> [About this task] For the listing below, give the number of lines that contain the word "veel" and no other text.

> [Data for review]
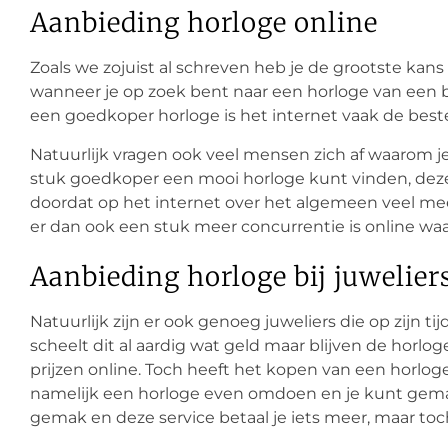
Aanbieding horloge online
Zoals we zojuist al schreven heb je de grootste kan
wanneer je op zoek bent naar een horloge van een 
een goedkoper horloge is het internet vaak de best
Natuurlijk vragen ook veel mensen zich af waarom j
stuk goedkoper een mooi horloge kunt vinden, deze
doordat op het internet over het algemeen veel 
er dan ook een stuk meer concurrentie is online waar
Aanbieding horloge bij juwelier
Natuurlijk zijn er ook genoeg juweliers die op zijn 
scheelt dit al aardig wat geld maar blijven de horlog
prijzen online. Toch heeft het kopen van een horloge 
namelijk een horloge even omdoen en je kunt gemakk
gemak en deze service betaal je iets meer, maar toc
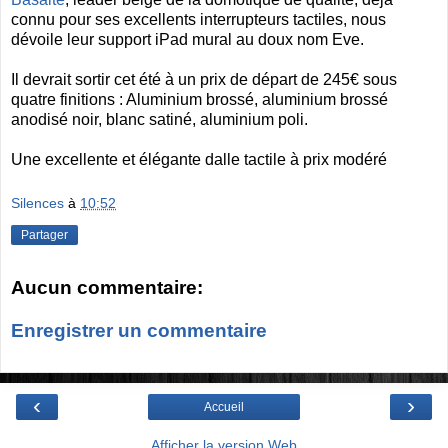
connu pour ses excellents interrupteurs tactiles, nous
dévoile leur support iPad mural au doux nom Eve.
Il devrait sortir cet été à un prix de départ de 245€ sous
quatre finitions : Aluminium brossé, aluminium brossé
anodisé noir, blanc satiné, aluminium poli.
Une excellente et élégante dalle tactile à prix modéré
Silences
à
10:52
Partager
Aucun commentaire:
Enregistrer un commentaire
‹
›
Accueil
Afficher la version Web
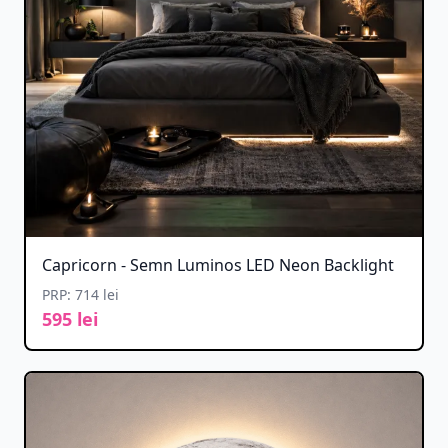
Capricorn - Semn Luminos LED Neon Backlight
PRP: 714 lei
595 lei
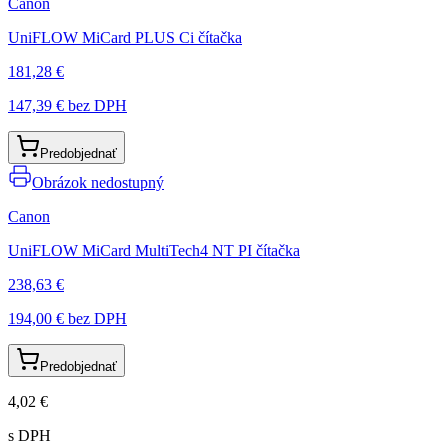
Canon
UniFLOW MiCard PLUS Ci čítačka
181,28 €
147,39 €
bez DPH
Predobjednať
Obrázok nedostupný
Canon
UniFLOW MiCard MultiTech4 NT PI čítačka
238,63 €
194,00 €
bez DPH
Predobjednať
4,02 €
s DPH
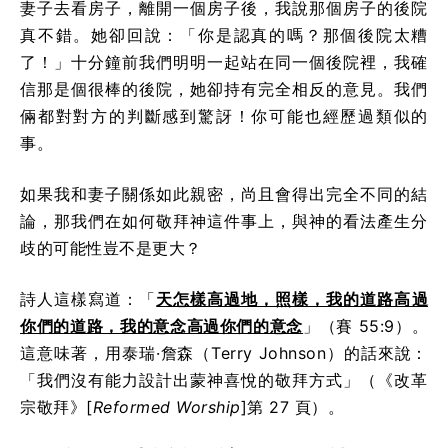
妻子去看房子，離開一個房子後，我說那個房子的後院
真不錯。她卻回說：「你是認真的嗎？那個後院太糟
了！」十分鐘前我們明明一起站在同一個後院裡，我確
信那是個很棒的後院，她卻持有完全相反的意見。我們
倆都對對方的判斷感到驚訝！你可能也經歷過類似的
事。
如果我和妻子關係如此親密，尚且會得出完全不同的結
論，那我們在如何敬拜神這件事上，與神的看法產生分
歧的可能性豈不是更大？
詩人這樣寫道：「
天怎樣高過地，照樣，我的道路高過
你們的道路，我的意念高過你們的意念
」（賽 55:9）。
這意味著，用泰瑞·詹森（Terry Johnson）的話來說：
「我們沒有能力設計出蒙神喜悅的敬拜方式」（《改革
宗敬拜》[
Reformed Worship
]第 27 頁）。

> [Answer] 2